Anderson, ¶ 22. We have explained similarly that “the lack of evidence showing that the prior conviction is valid is not proof, by affirmative evidence, that the conviction is invalid.” Chaussee, ¶ 25.

¶ 18 Rasmussen's testimony that he did not sign a waiver of his right to counsel does not show that he did not waive his right to counsel. Although a defendant may waive his right to counsel only if such waiver is made “voluntarily, knowingly, and intelligently,” Chesterfield, ¶ 16, there is no requirement that a defendant sign a document affirming his waiver of this right. Asserting that he did not sign a waiver of his right to counsel “is not proof of anything. It is absence of proof.” Anderson, ¶ 22. Rasmussen's testimony that he did not sign a waiver of his right thus does not constitute “affirmative evidence” “that the prior conviction is constitutionally infirm.” Chaussee, ¶ 13.
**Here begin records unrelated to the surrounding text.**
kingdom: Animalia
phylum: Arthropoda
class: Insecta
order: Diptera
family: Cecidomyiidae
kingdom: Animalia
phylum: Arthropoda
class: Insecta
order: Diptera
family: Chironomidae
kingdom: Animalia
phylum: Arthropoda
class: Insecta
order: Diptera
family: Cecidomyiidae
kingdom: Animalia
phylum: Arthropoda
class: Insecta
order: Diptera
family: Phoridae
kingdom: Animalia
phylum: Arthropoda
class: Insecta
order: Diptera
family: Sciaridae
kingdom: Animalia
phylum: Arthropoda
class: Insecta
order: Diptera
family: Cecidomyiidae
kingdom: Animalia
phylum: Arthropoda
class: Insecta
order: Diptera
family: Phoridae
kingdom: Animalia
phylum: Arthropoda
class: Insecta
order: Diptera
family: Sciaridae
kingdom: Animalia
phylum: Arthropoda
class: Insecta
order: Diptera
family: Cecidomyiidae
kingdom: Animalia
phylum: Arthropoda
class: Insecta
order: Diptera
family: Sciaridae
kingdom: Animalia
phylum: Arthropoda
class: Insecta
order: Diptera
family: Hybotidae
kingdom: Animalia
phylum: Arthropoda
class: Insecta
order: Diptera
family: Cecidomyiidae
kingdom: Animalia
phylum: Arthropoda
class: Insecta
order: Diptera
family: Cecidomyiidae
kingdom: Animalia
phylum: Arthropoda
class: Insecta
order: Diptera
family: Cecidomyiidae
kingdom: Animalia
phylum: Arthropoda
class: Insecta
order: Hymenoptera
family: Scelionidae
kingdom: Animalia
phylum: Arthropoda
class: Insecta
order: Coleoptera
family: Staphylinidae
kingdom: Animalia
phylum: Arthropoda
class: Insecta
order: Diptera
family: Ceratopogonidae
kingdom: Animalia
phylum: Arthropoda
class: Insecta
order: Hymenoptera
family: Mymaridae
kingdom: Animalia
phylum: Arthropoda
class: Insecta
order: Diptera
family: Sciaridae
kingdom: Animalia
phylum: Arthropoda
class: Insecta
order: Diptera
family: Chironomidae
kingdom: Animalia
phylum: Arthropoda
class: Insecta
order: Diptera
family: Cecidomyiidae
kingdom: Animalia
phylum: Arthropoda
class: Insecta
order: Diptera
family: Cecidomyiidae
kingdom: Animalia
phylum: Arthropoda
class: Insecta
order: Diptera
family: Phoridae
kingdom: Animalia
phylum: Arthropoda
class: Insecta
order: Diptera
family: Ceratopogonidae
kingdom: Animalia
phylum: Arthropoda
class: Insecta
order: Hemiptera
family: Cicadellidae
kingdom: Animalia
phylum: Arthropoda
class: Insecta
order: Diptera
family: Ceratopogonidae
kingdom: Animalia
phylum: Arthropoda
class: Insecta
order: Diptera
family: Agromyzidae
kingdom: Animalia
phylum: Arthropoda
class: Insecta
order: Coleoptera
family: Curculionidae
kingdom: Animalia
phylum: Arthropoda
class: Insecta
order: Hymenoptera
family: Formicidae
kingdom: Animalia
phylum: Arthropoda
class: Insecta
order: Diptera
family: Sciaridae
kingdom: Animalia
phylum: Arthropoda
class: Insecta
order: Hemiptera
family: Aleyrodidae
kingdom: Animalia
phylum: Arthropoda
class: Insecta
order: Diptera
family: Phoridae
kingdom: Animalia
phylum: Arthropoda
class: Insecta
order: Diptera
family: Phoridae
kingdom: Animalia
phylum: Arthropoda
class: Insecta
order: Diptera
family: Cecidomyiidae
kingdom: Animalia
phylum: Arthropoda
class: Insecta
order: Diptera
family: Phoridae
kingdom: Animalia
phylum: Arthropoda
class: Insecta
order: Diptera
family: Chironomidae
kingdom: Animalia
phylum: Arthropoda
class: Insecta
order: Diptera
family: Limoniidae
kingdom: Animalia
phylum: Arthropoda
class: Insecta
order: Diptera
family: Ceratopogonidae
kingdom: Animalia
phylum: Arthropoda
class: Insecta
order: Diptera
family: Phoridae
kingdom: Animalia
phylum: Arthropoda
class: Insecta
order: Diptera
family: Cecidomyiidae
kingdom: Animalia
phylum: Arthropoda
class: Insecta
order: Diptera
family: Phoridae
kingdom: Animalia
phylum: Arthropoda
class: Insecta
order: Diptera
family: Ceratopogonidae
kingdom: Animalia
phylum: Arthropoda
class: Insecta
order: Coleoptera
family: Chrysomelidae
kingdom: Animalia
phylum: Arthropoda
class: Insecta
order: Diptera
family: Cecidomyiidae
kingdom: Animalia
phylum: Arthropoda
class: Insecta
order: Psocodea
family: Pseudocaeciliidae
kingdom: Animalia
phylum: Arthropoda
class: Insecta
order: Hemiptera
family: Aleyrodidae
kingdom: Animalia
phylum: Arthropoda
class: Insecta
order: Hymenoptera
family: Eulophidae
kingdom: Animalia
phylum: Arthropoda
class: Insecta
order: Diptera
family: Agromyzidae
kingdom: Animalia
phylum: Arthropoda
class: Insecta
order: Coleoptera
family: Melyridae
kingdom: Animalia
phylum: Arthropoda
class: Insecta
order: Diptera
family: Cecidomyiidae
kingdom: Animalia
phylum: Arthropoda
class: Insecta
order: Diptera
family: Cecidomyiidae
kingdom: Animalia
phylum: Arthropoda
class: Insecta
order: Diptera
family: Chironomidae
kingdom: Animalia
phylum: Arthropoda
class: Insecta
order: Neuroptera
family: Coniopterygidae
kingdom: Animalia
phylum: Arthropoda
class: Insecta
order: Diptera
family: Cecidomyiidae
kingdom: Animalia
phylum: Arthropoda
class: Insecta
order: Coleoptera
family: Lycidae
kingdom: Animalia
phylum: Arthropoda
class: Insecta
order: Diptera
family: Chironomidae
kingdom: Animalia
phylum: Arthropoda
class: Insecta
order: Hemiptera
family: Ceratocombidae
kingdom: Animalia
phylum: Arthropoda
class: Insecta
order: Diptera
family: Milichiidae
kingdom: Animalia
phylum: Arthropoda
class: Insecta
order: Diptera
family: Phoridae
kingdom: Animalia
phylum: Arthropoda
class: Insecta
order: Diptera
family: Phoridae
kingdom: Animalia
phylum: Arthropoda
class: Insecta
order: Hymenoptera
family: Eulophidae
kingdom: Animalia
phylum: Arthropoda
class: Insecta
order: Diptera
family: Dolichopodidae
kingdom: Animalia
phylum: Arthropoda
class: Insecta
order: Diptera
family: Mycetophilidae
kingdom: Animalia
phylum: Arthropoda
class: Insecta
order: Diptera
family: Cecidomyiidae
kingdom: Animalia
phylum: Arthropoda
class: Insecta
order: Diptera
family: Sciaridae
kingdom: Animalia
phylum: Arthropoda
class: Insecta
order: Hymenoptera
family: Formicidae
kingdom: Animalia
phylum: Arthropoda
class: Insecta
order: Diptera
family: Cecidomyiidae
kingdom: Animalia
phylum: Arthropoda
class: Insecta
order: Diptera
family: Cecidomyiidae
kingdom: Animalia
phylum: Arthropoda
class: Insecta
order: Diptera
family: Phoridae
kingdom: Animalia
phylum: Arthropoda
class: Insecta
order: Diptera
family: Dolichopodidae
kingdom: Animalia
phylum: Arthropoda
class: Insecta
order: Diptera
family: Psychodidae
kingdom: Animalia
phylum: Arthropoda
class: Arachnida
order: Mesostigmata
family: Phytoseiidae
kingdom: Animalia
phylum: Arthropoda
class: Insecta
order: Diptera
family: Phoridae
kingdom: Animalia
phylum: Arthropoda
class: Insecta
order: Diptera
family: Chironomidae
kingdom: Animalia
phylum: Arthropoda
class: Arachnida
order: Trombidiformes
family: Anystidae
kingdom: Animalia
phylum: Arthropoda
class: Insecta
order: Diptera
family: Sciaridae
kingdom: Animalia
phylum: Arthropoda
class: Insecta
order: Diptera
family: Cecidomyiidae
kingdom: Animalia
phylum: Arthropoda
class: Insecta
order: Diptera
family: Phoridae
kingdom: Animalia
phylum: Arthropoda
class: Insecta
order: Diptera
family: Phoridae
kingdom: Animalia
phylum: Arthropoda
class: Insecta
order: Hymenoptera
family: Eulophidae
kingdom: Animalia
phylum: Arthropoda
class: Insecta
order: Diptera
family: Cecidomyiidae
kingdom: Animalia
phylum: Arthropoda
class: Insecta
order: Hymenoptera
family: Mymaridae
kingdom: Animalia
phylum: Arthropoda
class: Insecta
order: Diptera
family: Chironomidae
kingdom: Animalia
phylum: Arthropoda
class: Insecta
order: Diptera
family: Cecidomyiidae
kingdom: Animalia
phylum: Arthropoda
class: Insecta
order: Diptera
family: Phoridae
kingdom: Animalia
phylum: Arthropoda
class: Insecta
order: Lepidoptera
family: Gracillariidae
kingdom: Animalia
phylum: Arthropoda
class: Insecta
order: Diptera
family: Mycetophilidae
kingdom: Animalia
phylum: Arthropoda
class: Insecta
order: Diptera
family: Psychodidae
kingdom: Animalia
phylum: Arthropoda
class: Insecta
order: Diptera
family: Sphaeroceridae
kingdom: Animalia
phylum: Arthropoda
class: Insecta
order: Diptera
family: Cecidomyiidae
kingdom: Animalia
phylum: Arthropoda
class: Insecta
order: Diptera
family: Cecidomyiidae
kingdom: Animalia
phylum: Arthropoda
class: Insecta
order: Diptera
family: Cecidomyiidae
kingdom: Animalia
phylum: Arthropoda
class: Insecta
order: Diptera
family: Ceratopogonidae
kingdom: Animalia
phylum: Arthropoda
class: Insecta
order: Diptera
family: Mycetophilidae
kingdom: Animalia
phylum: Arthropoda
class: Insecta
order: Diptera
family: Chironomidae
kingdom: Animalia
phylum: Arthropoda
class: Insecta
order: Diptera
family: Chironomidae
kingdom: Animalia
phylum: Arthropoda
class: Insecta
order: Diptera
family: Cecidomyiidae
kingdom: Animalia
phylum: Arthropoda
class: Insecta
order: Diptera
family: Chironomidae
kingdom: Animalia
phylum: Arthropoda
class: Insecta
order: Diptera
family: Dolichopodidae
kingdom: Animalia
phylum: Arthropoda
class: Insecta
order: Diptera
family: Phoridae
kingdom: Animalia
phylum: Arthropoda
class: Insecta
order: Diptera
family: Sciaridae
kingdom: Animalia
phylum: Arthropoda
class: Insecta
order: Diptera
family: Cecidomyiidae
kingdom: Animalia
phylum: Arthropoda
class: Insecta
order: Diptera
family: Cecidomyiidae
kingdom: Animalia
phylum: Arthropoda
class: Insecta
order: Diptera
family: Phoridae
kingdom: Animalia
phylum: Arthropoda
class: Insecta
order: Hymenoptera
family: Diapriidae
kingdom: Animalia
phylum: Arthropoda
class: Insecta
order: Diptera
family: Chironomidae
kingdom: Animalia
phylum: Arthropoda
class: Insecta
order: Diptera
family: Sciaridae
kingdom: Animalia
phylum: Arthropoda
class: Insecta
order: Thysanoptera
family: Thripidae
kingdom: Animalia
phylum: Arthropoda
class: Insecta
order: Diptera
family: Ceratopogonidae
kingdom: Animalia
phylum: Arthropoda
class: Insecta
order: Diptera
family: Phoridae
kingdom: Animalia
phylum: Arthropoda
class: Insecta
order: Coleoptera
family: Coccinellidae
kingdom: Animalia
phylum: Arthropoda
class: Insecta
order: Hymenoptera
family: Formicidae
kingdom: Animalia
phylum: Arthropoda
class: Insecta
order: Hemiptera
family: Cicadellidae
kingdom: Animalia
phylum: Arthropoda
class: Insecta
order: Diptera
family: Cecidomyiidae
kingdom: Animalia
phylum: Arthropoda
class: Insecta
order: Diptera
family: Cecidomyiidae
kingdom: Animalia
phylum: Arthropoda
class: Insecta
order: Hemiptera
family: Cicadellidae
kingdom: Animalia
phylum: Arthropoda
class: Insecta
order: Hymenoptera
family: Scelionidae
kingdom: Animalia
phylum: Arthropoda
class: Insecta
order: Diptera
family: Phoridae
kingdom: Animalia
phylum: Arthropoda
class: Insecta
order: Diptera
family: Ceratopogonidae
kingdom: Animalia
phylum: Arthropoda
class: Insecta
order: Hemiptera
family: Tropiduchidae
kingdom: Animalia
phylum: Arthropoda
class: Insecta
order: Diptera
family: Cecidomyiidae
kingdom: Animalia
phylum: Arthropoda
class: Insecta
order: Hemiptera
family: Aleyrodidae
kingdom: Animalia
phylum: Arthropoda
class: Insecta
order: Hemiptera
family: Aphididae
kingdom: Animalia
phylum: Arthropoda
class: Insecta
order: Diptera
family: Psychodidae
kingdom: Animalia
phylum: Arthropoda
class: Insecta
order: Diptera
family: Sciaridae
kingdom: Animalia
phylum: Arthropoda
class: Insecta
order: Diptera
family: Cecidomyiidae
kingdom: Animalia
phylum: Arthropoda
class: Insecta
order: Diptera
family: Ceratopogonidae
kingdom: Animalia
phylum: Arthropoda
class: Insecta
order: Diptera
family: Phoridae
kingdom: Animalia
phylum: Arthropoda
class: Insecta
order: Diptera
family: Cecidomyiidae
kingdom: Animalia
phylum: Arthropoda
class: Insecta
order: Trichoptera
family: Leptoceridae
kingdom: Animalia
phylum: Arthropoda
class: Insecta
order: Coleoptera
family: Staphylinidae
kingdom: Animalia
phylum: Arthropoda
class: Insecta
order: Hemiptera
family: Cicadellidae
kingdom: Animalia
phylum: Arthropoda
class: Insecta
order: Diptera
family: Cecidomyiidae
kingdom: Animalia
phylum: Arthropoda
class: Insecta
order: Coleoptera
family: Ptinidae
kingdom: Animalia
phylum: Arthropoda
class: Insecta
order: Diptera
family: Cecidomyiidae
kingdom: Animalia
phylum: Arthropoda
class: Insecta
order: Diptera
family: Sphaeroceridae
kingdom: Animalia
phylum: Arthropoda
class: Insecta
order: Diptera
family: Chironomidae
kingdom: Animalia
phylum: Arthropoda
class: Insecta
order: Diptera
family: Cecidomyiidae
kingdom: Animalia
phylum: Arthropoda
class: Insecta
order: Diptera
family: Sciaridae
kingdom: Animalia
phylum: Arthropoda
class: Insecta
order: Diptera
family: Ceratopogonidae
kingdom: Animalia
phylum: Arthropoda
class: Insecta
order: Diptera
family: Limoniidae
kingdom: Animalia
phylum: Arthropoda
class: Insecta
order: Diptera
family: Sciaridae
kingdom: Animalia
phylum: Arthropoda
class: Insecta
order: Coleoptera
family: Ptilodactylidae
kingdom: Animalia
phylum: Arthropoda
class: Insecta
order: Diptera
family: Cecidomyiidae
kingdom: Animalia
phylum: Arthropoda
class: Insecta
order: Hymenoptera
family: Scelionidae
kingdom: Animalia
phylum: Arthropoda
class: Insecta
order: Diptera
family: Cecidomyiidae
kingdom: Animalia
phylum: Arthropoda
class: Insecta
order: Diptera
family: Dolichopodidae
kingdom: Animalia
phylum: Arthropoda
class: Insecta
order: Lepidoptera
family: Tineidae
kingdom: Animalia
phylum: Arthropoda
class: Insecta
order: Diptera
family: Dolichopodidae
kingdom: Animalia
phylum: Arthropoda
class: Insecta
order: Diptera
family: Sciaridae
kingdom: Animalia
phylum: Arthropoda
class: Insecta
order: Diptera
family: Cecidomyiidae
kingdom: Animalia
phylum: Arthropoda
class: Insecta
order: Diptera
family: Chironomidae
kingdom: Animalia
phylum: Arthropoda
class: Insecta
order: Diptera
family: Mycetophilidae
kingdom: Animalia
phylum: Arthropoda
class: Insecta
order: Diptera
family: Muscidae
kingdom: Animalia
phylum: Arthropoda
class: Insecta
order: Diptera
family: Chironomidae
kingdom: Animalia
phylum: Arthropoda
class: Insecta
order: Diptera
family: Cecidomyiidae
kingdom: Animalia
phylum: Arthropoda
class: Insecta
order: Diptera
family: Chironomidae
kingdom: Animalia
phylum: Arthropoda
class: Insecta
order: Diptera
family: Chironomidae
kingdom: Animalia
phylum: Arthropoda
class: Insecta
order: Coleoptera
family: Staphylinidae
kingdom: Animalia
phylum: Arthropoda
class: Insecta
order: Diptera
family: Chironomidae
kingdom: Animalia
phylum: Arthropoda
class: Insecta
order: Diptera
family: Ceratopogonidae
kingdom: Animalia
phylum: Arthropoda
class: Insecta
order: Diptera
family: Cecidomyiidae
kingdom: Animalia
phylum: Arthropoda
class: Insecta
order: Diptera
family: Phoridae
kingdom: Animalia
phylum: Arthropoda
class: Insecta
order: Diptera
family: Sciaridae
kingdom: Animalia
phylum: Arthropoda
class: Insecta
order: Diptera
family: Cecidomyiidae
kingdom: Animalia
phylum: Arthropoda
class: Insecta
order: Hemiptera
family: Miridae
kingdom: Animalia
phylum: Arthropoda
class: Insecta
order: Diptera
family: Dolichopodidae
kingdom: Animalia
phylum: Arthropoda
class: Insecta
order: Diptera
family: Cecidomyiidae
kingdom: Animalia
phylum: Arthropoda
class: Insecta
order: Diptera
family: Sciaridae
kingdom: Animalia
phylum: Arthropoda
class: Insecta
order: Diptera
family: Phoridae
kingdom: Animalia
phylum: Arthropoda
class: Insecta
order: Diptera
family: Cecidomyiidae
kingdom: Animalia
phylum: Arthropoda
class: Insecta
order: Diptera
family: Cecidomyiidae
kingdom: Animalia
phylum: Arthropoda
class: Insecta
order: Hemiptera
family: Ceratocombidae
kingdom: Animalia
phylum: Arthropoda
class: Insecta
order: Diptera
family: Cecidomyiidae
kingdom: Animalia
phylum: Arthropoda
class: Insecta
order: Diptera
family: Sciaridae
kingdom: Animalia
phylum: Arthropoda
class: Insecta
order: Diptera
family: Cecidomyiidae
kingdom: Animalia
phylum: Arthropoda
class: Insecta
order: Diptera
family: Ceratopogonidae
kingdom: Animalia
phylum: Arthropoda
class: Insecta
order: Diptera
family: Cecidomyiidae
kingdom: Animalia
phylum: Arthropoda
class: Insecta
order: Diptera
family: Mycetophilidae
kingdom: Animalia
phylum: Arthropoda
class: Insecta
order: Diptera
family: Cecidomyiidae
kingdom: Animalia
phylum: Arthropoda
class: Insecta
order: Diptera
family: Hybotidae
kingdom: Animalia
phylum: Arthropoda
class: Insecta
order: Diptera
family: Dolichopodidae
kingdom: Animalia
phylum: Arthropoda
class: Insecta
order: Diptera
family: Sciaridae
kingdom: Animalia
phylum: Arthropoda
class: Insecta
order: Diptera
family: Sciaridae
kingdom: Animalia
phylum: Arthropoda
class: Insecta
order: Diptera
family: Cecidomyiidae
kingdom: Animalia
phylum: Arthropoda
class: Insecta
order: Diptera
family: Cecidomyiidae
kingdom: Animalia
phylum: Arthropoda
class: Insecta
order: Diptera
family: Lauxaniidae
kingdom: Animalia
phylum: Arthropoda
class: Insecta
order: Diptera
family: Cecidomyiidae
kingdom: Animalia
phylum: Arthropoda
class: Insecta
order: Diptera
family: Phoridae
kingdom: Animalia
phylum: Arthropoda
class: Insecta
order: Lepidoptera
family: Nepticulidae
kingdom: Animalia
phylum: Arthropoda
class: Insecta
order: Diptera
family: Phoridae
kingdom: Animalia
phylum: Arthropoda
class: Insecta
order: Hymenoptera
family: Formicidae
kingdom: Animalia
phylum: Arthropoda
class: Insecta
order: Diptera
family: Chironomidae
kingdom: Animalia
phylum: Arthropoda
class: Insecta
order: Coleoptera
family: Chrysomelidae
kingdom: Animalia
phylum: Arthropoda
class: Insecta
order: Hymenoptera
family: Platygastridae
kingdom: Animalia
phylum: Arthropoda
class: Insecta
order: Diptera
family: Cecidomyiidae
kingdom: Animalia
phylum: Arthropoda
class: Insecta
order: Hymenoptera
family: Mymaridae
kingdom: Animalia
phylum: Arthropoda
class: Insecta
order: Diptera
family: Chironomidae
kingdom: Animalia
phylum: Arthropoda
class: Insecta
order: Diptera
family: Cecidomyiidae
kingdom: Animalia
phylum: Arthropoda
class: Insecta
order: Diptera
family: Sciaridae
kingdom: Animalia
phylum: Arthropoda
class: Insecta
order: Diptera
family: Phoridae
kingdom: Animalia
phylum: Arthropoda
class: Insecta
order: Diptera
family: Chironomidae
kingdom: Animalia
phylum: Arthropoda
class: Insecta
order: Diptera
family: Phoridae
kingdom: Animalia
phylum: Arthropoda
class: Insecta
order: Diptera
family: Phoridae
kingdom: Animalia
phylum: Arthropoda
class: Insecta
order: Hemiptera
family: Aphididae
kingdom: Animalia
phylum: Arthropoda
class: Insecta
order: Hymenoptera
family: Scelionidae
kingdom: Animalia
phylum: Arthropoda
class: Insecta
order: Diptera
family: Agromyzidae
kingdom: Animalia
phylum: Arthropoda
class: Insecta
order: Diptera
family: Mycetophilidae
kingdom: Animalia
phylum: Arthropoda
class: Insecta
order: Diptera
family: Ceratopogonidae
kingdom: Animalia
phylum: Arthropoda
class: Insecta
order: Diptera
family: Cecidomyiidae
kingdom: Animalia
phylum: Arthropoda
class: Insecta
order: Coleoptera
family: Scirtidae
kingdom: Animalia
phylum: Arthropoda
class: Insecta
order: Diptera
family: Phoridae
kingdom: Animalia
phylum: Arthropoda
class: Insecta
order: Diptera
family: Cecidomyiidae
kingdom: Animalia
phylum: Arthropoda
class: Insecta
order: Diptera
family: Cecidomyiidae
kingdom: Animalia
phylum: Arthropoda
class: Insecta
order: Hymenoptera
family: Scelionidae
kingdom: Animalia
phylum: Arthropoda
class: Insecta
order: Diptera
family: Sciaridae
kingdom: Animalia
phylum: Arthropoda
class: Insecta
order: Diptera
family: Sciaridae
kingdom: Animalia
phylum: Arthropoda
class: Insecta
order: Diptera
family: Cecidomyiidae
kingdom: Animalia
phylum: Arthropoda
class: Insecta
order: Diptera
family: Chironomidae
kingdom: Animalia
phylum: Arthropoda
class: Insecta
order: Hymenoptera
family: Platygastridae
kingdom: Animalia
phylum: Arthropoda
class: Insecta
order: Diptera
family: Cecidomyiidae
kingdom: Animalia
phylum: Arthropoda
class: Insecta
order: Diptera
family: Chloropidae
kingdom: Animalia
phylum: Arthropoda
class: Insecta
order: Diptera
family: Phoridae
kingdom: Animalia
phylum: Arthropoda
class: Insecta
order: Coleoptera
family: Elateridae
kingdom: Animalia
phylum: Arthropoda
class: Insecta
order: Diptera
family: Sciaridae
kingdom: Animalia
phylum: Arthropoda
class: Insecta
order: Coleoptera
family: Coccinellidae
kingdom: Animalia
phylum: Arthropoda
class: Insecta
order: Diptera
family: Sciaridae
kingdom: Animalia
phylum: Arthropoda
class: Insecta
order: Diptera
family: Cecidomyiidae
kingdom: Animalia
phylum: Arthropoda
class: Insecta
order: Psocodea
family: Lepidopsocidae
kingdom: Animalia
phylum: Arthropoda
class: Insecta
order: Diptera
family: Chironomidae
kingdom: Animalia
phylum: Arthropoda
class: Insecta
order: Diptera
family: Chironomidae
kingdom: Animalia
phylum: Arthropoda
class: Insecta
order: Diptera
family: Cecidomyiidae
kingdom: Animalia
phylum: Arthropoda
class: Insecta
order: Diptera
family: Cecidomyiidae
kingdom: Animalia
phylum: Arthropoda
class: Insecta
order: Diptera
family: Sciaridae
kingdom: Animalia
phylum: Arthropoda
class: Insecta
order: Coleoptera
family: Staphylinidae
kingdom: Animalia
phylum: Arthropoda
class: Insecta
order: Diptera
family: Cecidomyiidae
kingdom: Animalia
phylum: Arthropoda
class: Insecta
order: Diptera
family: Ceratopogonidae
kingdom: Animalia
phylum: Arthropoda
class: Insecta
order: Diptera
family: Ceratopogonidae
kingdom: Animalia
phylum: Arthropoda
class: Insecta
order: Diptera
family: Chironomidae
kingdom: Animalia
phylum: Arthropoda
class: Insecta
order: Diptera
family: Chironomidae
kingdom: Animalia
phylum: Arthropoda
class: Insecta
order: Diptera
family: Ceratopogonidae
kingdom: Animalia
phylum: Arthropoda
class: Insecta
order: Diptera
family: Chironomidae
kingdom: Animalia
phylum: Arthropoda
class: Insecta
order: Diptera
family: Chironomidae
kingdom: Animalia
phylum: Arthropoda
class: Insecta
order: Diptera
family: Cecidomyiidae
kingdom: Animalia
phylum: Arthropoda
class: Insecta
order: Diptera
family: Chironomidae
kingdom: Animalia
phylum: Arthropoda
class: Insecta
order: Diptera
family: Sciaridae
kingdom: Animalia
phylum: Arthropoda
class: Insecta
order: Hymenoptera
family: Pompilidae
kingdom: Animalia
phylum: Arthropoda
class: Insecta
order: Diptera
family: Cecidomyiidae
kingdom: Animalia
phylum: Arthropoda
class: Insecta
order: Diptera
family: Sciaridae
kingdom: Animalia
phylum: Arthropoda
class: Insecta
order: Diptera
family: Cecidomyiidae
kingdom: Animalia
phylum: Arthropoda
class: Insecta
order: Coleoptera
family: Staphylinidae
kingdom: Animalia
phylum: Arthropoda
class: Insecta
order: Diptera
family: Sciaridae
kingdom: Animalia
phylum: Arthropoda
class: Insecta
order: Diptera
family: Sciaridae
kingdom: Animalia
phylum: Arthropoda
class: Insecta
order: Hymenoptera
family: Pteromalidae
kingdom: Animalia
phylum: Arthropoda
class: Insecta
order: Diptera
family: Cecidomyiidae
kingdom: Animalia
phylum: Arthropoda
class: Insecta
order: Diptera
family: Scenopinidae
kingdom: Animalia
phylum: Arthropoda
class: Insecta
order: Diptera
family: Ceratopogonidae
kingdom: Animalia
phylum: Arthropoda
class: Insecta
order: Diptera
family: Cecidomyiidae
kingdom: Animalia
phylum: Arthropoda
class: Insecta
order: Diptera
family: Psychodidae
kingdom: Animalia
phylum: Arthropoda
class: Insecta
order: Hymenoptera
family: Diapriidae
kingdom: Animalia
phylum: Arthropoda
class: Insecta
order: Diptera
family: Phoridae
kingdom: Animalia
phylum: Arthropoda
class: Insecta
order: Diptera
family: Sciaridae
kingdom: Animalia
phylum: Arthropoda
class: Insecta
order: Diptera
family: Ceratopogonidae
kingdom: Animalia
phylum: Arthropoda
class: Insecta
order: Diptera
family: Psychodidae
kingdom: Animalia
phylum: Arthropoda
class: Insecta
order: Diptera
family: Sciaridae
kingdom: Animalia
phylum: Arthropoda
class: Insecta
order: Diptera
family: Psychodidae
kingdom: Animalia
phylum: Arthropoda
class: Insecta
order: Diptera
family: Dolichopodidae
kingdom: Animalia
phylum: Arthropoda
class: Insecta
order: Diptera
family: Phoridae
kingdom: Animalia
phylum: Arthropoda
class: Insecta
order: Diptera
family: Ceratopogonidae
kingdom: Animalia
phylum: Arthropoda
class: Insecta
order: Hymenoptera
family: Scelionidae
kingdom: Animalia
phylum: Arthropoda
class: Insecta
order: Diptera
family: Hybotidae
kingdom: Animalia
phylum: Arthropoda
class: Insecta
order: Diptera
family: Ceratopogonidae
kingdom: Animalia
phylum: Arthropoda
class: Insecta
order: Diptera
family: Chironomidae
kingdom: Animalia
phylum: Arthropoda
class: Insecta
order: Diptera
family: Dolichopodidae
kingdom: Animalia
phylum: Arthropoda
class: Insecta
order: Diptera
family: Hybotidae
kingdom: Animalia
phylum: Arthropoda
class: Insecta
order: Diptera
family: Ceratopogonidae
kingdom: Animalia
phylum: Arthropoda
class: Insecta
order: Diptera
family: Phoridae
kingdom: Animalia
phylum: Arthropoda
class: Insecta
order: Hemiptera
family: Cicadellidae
¶ 19 Finally, Rasmussen argues that our holdings in State v. Howard, 2002 MT 276, 312 Mont. 359, 59 P.3d 1075, and State v. Walker, 2008 MT 244, 344 Mont. 477, 188 P.3d 1069, establish that his “unequivocal” sworn testimony is sufficient to satisfy his burden of rebutting the presumption of regularity in his 1996 convictions. In Howard, we held that the defendant's prior conviction was constitutionally infirm in part because the defendant asserted in an affidavit, “I was not advised of my right to court-appointed counsel before I entered my plea of guilty, nor did I waive my right to court-appointed counsel.” Howard, ¶¶ 4, 18. We held that these statements constituted “direct evidence” sufficient to satisfy the defendant's burden. Howard, ¶ 13. In Walker, the defendant filed an affidavit stating that she was not advised “that if she could not afford a lawyer, one would be appointed to represent her.” Walker, ¶ 11. We held that Walker met her burden of showing that her prior convictions were “irregular.” Walker, ¶ 14.

¶ 20 Our decision in Maine expressly modified the framework of analysis applied in Howard and Walker by imposing the burden on the defendant to prove by affirmative evidence that the prior conviction was constitutionally infirm. Maine, ¶ 34. Unlike the defendants in Howard and Walker, Rasmussen did not make “unequivocal” statements that he was not advised of his right to counsel or that he did not waive that right. Howard, ¶ 13; Walker, ¶ 14. Rasmussen asserted only that he was not aware of his right to counsel during the March 4, 1996 proceedings and that he did not sign a waiver of that right in either of the proceedings. He reiterated on direct examination that, as to the March 4, 1996 proceedings, he did not “understand that [he] had a right to an attorney.” Although he answered affirmatively to one of the prosecutor's questions misquoting a statement in his affidavit, his allegations do not amount to “unequivocal” testimony sufficient to overcome the presumption of validity that attached to his prior convictions. Howard, ¶ 13; Walker, ¶ 14. Howard and Walker are therefore distinguishable.

¶ 21 The District Court based its decision on the evidence before it, and that evidence did not show affirmatively that the 1996 convictions violated Rasmussen's constitutional right to counsel. The court's finding that Rasmussen had not satisfied his evidentiary burden to rebut the presumption of regularity in his 1996 convictions was not clearly erroneous. See Maine, ¶ 12. Its determination that those convictions could be used for felony enhancement purposes was correct.

CONCLUSION

¶ 22 The District Court's judgment is affirmed.

FOOTNOTES

1.   There is no evidence in the record revealing whether Rasmussen was sentenced to jail for his 1996 DUI convictions. The Presentence Investigation Report indicates the disposition simply as “Convicted per driving history.”

Justice Beth Baker delivered the Opinion of the Court.

We Concur: MIKE McGRATH, C.J. MICHAEL E WHEAT, J. LAURIE McKINNON, J. JAMES JEREMIAH SHEA, J. DIRK M. SANDEFUR, J. JIM RICE, J.